**SELECTED PASSAGE**:
━━━━

Ms Phillipson said her and her mother have always been “incredibly close”, although she was also close to her grandfather Pierce, a former nurse.

At Oxford, where she studied history, Ms Phillipson said she experienced a “culture shock” after meeting “pally” posh students who asked what school she went to.

“I remember saying, ‘well, I could tell you which school I went to, but I can guarantee you never would have heard of it’,” she said.

“I would tell people where I was from, and they had never heard of that either. Because the numbers of young people from private schools was much higher then than it is now.

“There was a certain kind of pally attitude where people who went to certain schools and many of them knew one another before they arrived.

“If you came from a state school in the North East, you felt a bit more on your own. And you have to kind of forge your own way.”

On leaving Oxford, she met her husband Lawrence in a pub in Newcastle and said “the rest was history”.

The couple live in North London and have two children, aged six and 10.

‘Parent’s point of view’

Ms Phillipson said she sees her education brief “from a parent’s point of view”, but added that her children’s teachers are too “professional” to ask her about political matters at parents’ evenings.

“Being a parent is probably the biggest responsibility you’ll ever have in your life, never mind being shadow secretary of state,” she said.

Ms Phillipson added she thinks fondly of her time at school and now believes the Government should spend more time focussing on comprehensive schools like hers, than on rehashing debates about grammar schools.

Both Rishi Sunak and Liz Truss have said they would lift a Blair-era ban on new grammar schools being built, in response to clamour from the Tory back benches on the issue.

“You can always tell that the government’s getting desperate when this one resurfaces around grammar schools,” she said, branding the debate “a complete and utter distraction from the big challenges we face as a country”.

━━━━

**TASK ITEM**:
For each statement, answer yes or no according to the passage about Ms Phillipson, and quote the words from the passage that decide it. (a) Ms Phillipson studied history at Oxford. (b) Ms Phillipson met her husband Lawrence while she was still a student at Oxford. (c) Her children's teachers ask her about political matters at parents' evenings.

━━━━

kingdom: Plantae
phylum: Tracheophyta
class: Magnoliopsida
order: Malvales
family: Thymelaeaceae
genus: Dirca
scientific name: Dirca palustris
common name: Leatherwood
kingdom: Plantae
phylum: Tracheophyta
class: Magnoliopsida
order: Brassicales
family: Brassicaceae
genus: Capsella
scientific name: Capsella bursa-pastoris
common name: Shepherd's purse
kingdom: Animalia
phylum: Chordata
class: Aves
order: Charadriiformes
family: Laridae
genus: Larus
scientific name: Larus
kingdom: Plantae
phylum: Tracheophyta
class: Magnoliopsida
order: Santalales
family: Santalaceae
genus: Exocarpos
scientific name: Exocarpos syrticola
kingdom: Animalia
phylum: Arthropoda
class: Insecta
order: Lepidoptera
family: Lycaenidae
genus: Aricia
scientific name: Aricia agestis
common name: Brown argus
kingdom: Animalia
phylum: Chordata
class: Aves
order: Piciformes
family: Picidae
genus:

━━━━

**RESPONSE BOX**:
(a) Yes: "At Oxford, where she studied history"
(b) No: "On leaving Oxford, she met her husband Lawrence in a pub in Newcastle"
(c) No: "her children’s teachers are too “professional” to ask her about political matters at parents’ evenings"